Hi Andy,
I appreciate your quick feedback!
I have done as you suggested and published my results this time using Google benchmark:
https://github.com/nmoinvaz/strcasecmp
After you review it, and if you still think the patch is worthwhile then I can fix the other problems you mentioned for the original patch. If you think it is not worth it, then I understand.
Thanks again,
Nathan
-----Original Message-----
From: Andy Shevchenko <andy@xxxxxxxxxx>
Sent: Tuesday, October 25, 2022 2:04 AM
To: Nathan Moinvaziri <nathan@xxxxxxxxxxx>
Cc: linux-kernel@xxxxxxxxxxxxxxx
Subject: Re: [PATCH] lib/string.c: Improve strcasecmp speed by not lowering if chars match
On Tue, Oct 25, 2022 at 11:00:36AM +0300, Andy Shevchenko wrote:
On Tue, Oct 25, 2022 at 4:46 AM Nathan Moinvaziri <nathan@xxxxxxxxxxx> wrote:
...
When running tests using Quick Benchmark with two matching 256
character strings these changes result in anywhere between ~6-9x speed improvement.

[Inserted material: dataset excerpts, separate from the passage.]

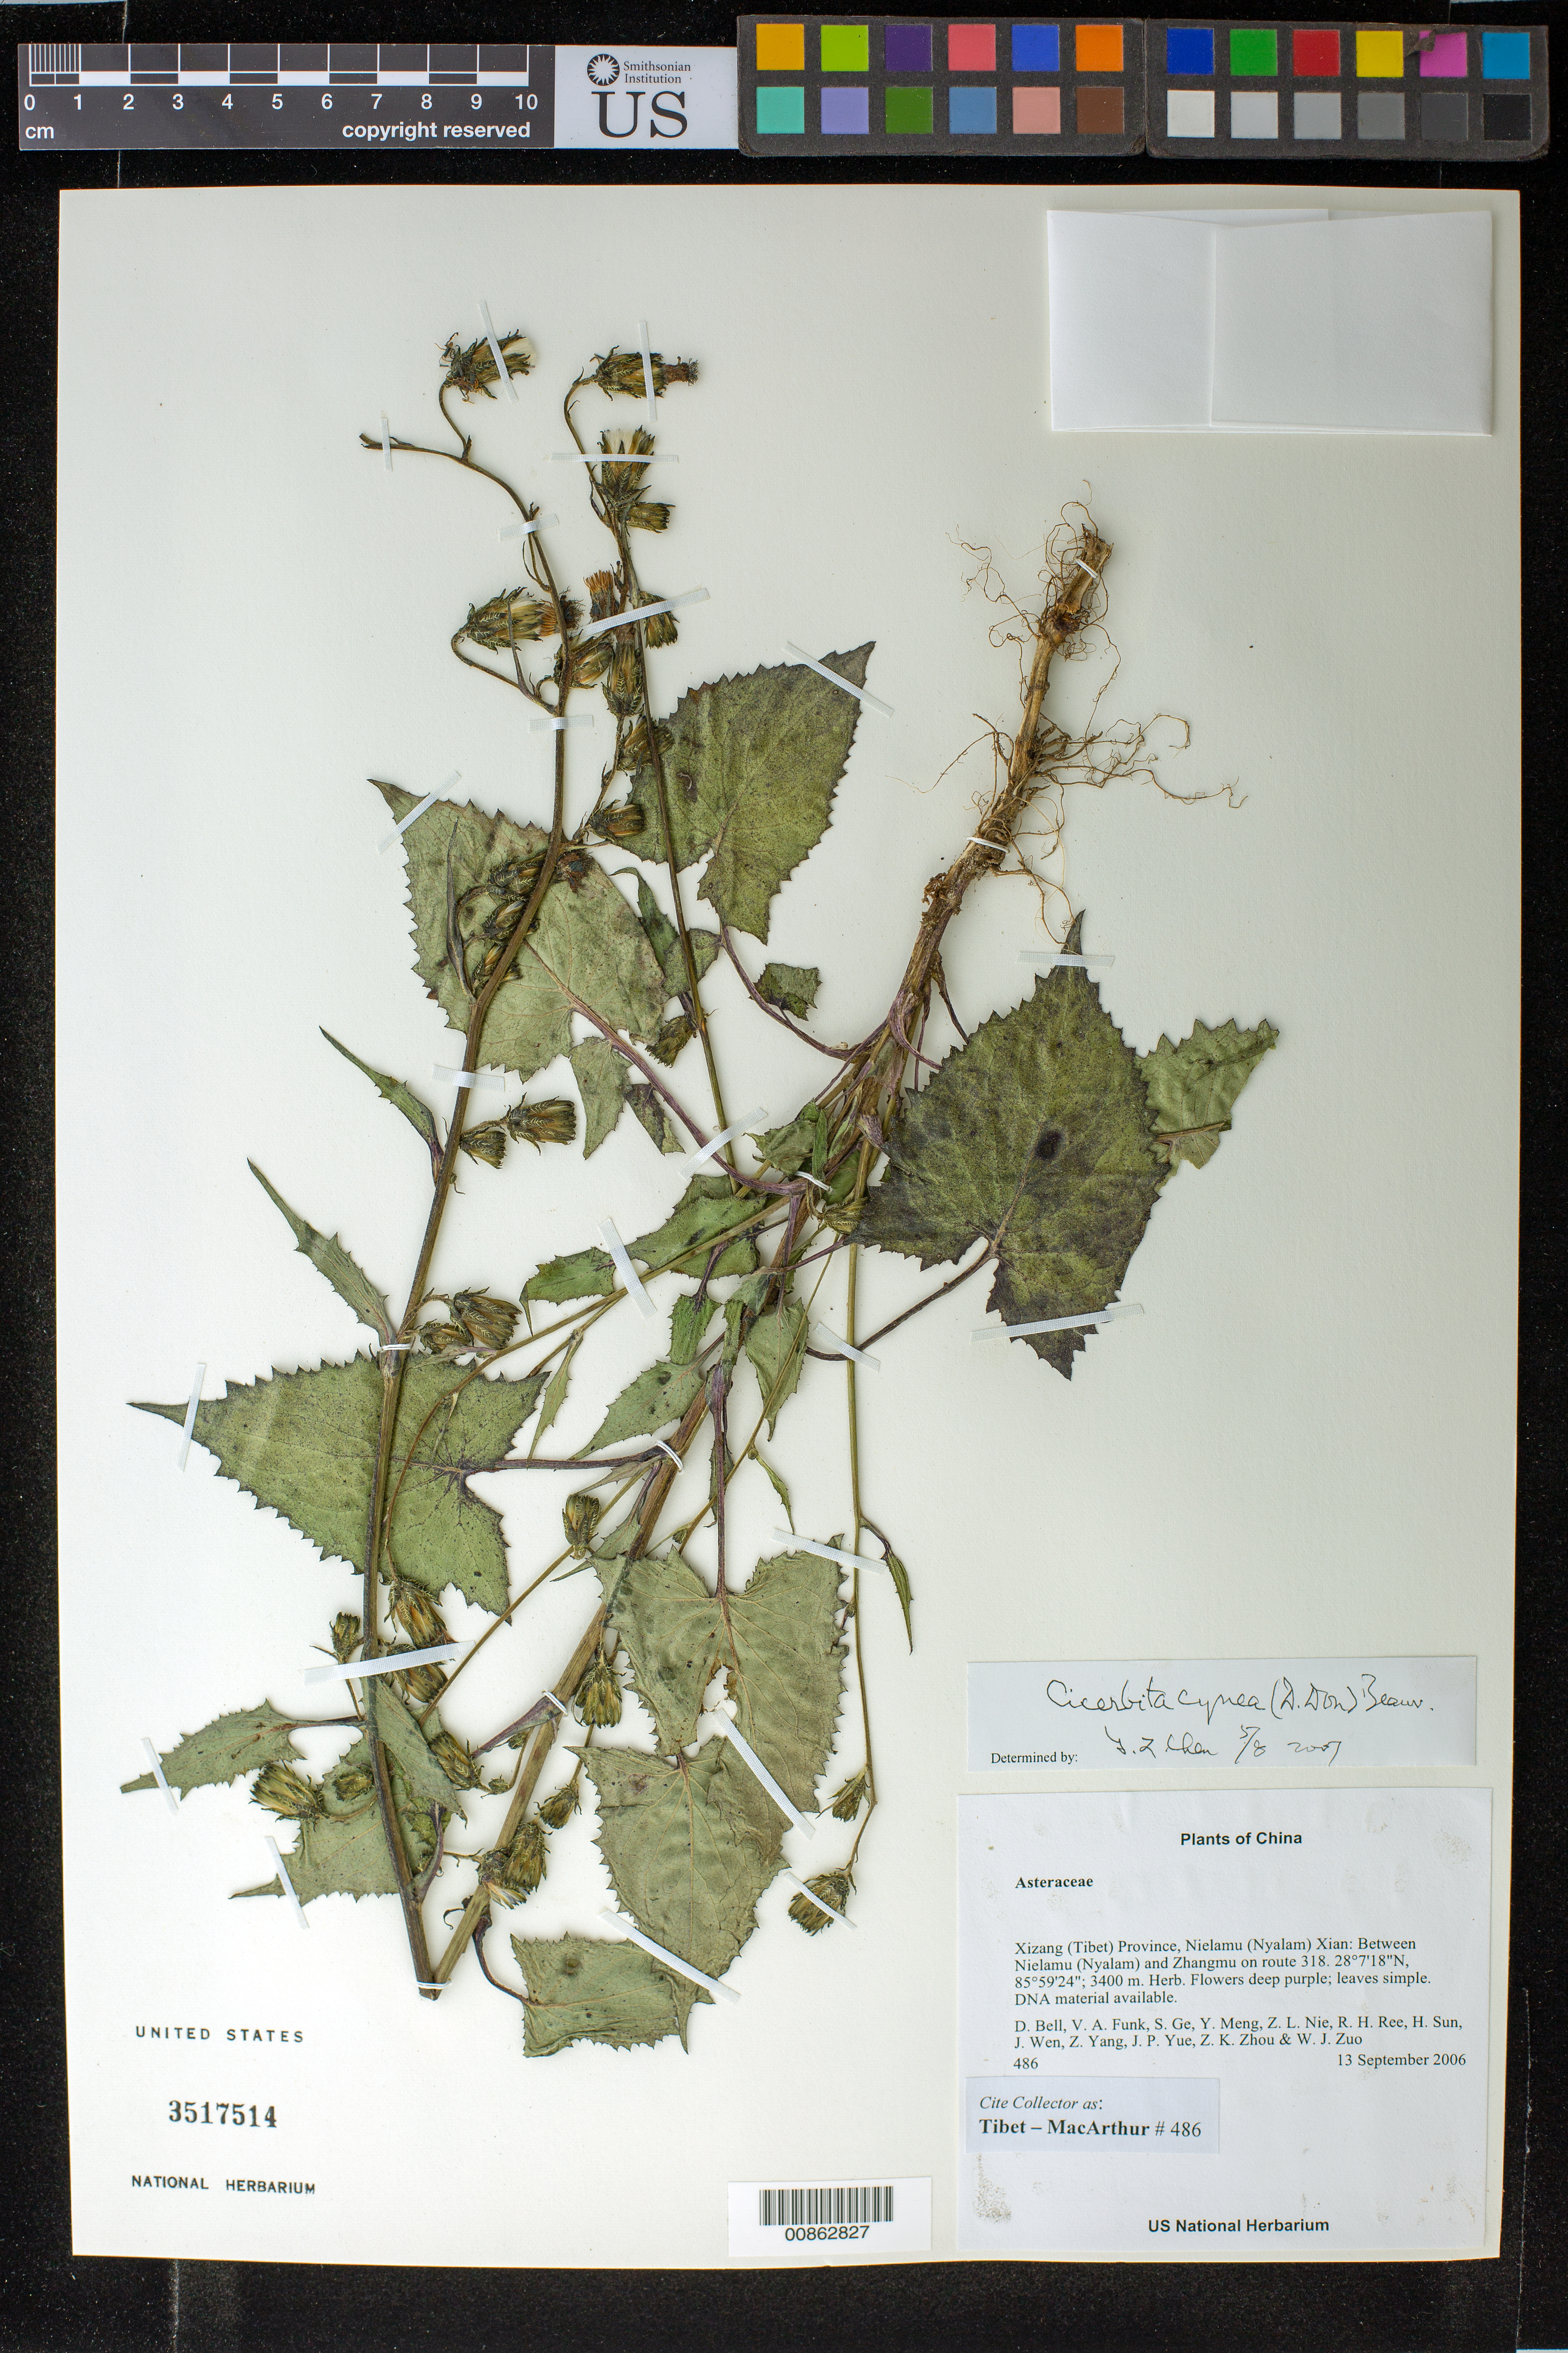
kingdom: Plantae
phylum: Tracheophyta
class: Magnoliopsida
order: Asterales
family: Asteraceae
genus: Chaetoseris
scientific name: Chaetoseris cyanea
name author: (D. Don) C. Shih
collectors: Tibet-MacArthur, D. A. Bell, V. Funk, S. Ge, Y. Meng, Z. Nie, R. Ree, H. Sun, J. Wen, Z. Yang, J. Yue, Z. Zhou & W. Zuo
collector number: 486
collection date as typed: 13 Sep 2006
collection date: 2006-09-13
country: China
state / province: Xizang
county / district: Nielamu (Nyalam) Xian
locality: Between Nielamu (Nyalam) and Zhangmu on route 318.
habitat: Rocky slopes, cliff bases and disturbed areas beside road.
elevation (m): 3400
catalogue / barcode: US 3517514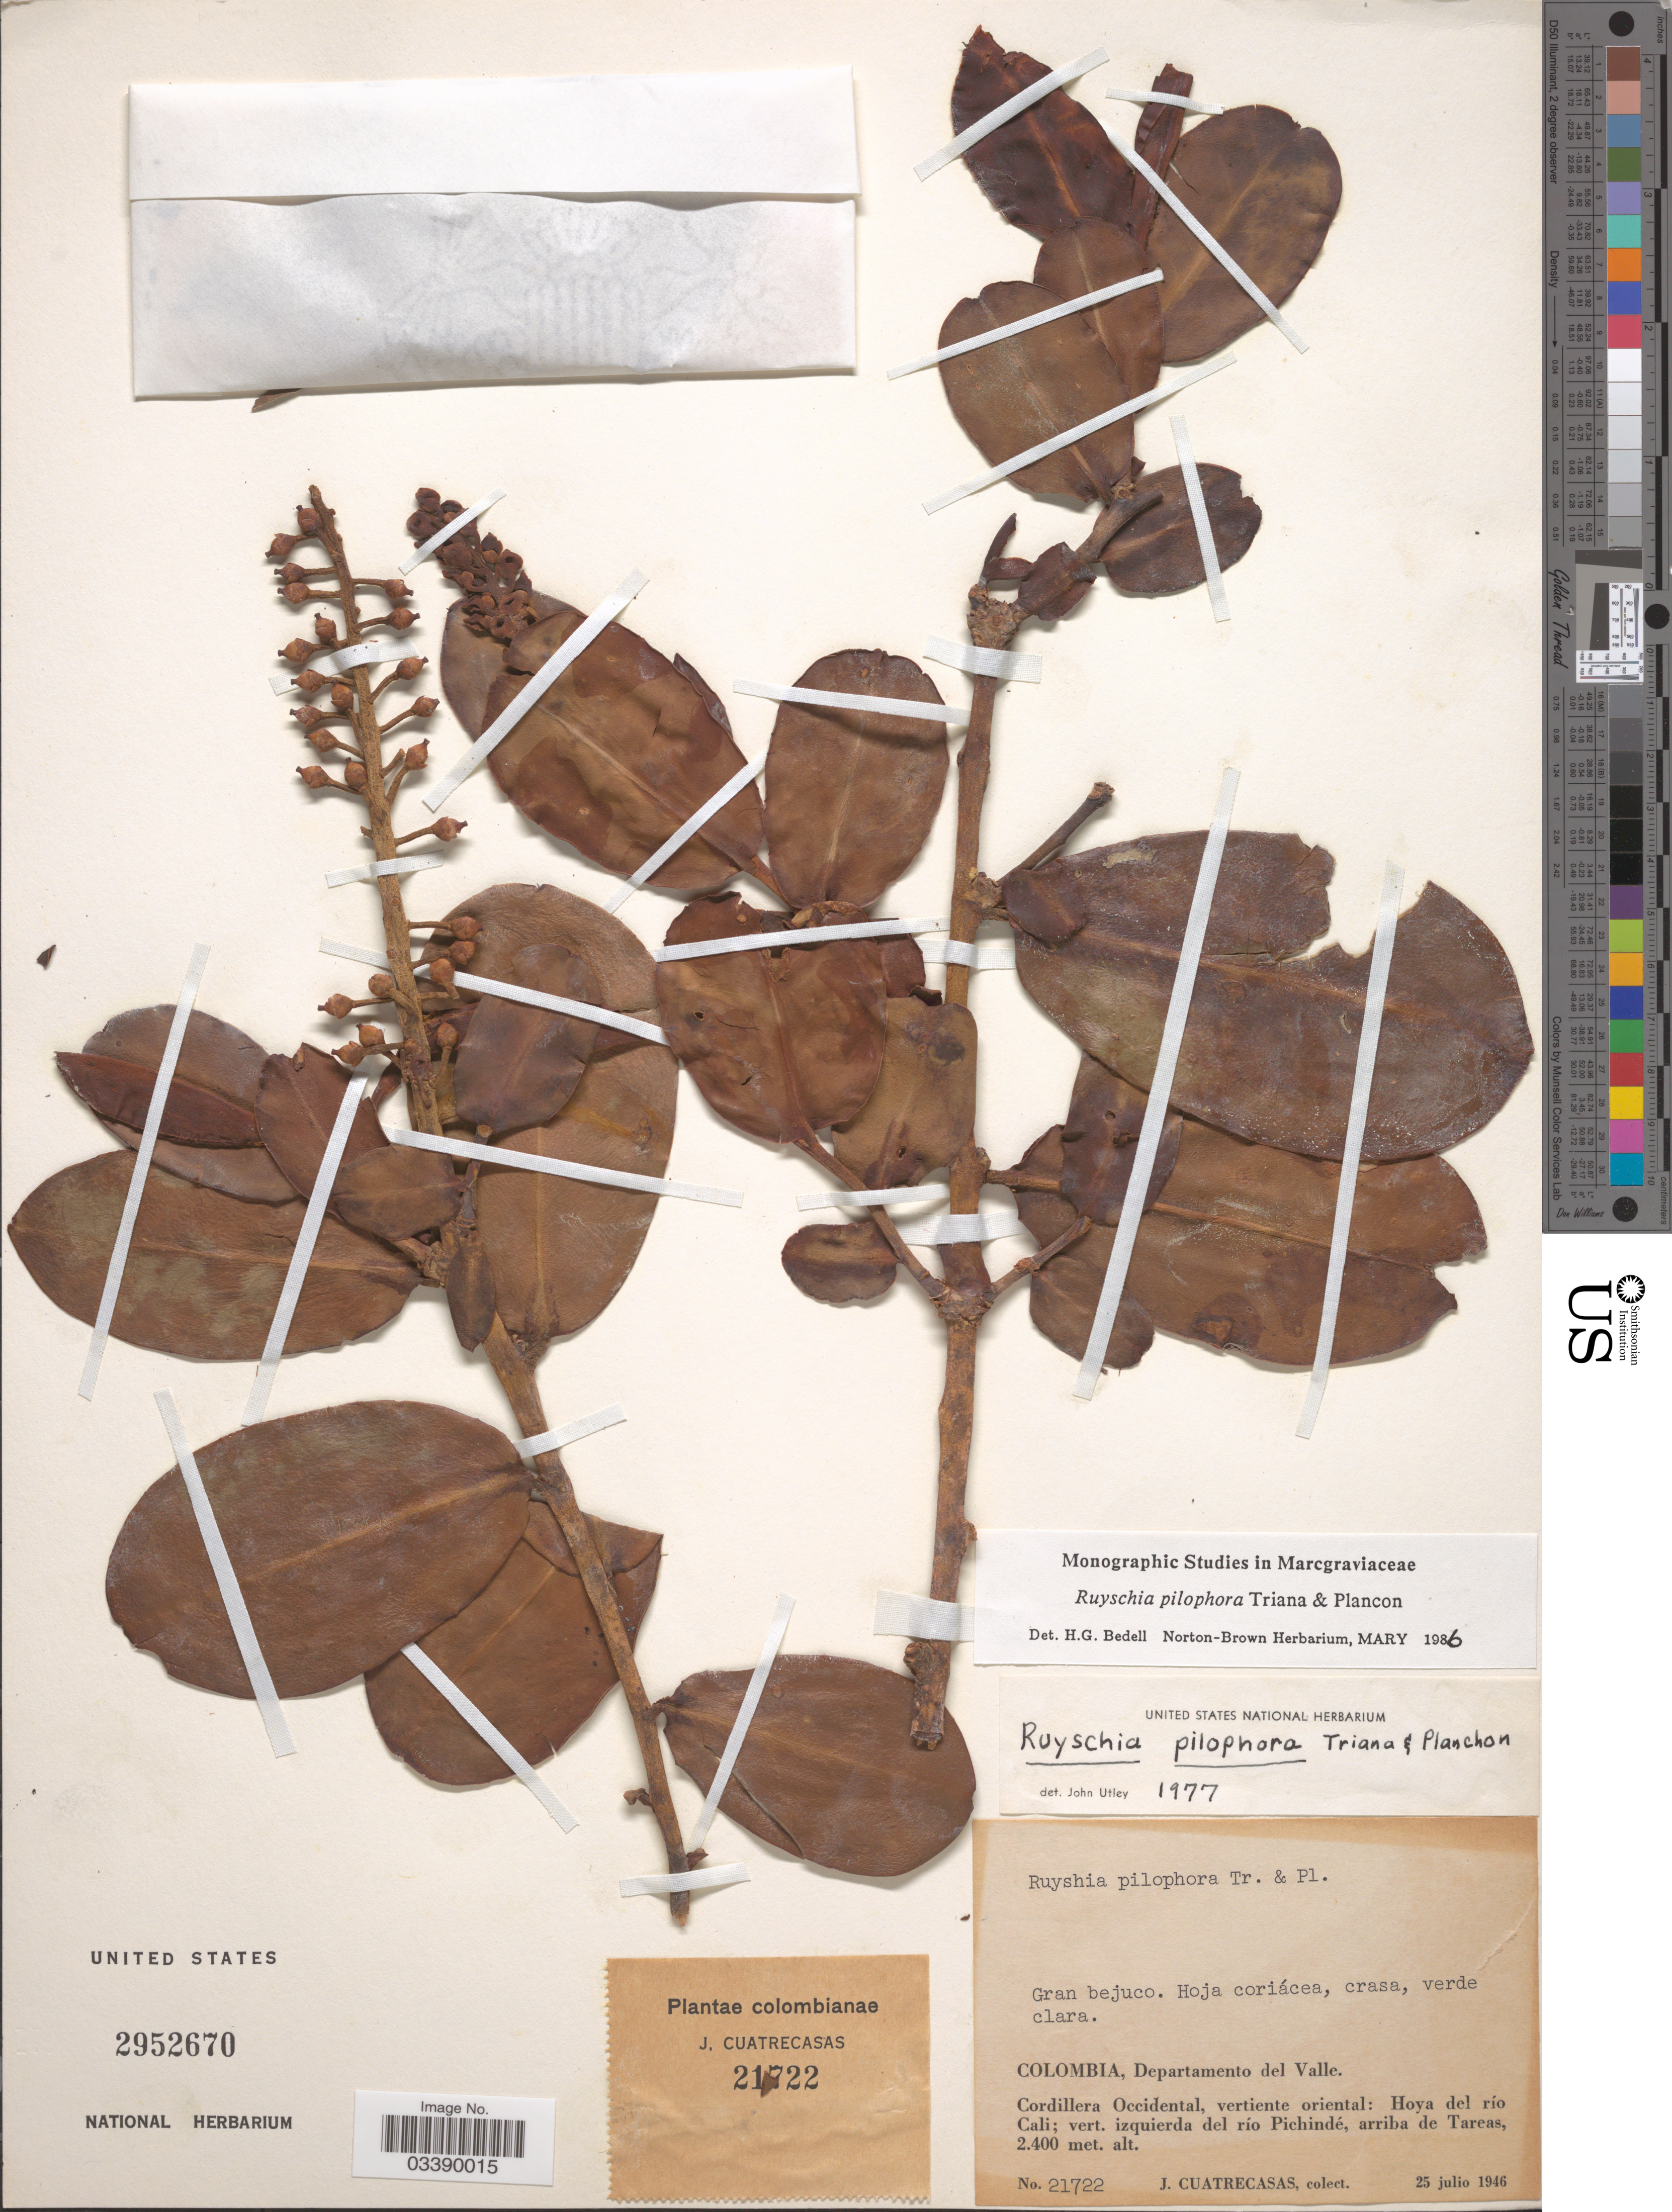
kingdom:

* We use unsigned char instead of int similar to strncasecmp.
* We only subtract c1 - c2 when they are not equal.
...
You tell us that this is more preformant, but have not provided the
numbers. Can we see those, please?
So, I have read carefully and see the reference to some QuickBenchmark I have no idea about. What I meant here is to have numbers provided by an (open
source) tool (maybe even in-kernel test case) that anybody can test on their machines. You also missed details about how you run, what the data set has been used, etc.
Note, that you basically trash CPU cache lines when characters are not
equal, and before doing that you have a branching. I'm unsure that
your way is more performant than the original one.